O médico, que abandona suas atividades, sem se resguardar do efetivo repasse do serviço de urgência e emergência a outros médicos, além de ferir princípios éticos de sua profissão, ainda comete infração penal, consubstanciada no crime de “periclitação da vida e da saúde”, na espécie omissão de socorro.
”Art. 135. Deixar de prestar assistência, quando possível fazê-lo sem risco pessoal, à criança abandonada ou extraviada, ou à pessoa inválida ou ferida, ao desamparo ou em grave e iminente perigo de vida; ou não pedir, nesses casos, o socorro da autoridade pública:
Pena – detenção, de 1 (um) a 6 (seis) meses, ou multa.
Parágrafo único.
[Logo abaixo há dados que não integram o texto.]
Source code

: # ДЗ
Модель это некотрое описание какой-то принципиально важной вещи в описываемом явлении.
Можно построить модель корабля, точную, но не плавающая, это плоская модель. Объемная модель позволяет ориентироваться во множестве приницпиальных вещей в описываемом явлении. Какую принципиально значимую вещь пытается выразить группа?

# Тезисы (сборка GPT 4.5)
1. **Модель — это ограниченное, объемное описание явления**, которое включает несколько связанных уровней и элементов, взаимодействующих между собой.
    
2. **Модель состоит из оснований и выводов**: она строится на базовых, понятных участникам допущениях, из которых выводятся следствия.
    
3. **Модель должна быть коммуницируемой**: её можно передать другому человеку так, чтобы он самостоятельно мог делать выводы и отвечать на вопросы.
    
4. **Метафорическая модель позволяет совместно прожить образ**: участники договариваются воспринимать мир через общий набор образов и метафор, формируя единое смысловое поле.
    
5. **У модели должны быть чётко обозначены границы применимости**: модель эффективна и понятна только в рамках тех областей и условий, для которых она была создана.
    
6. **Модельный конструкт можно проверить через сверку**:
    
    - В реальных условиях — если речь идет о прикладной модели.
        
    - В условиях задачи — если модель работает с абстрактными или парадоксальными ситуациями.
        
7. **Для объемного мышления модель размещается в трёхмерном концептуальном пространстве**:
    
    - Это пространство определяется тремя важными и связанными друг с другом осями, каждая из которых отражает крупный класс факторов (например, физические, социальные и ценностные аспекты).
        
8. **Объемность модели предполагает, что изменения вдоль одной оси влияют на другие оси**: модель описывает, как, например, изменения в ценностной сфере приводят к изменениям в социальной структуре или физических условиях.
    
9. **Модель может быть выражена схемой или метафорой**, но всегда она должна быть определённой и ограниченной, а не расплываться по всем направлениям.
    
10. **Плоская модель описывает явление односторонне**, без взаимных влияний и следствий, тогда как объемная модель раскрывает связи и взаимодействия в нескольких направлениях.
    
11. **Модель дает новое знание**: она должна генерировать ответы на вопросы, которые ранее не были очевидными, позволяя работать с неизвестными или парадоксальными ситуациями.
A pena é aumentada de metade, se da omissão resulta lesão corporal de natureza grave, e triplicada, se resulta a morte".
A omissão de socorro é uma das espécies de infração imposta pelos diplomas legais modernos, que tem por objetivo manter a solidariedade humana, estimulando o respeito humano como obrigação legal.
Por este motivo, por serem tão graves e relevantes as repercussões, não basta que os médicos (suas empresas e suas cooperativas) procedam na forma prevista no contrato para obter a rescisão contratual e a desmobilização dos serviços de urgência e emergência.
É necessário, como medida preventiva, a notificação extrajudicial prévia e concomitante do tomador do serviço, solicitando a indicação da equipe substituta que assumirá os serviços e do CRM local, informando a rescisão contratual e a desmobilização dos serviços.
Em que pese não ser exigência do Código de Ética Médica, aconselhamos ainda que seja notificado o Diretor Técnico do Hospital acerca da operacionalização da rescisão contratual, pois é dever dele providenciar a transferência dos serviços a outra equipe médica, conforme determina o Código de ética Médica.
Com relação às medidas administrativas e jurídicas a serem adotadas, informamos que o Judiciário pode e deve ser acionado, e que o Montanha, Alcântara Advogados Associados pode auxiliá-los com as notificações necessárias; com a obtenção de uma ordem judicial para a liberação dos médicos da obrigação de garantir a continuidade dos serviços das unidades de urgência e emergência; bem como, com a fixação dos parâmetros de remuneração dos serviços prestados após a rescisão contratual.
Resumindo, independentemente de ter sido concretizada juridicamente a rescisão do contrato de prestação de serviços, de acordo com a cláusula rescisória, os serviços de urgência e emergência não podem ser simplesmente abandonados pelos médicos, sem a garantia da sua efetiva substituição, com a transferência efetiva da responsabilidade à nova equipe médica, procedimento que deve ser devidamente formalizado.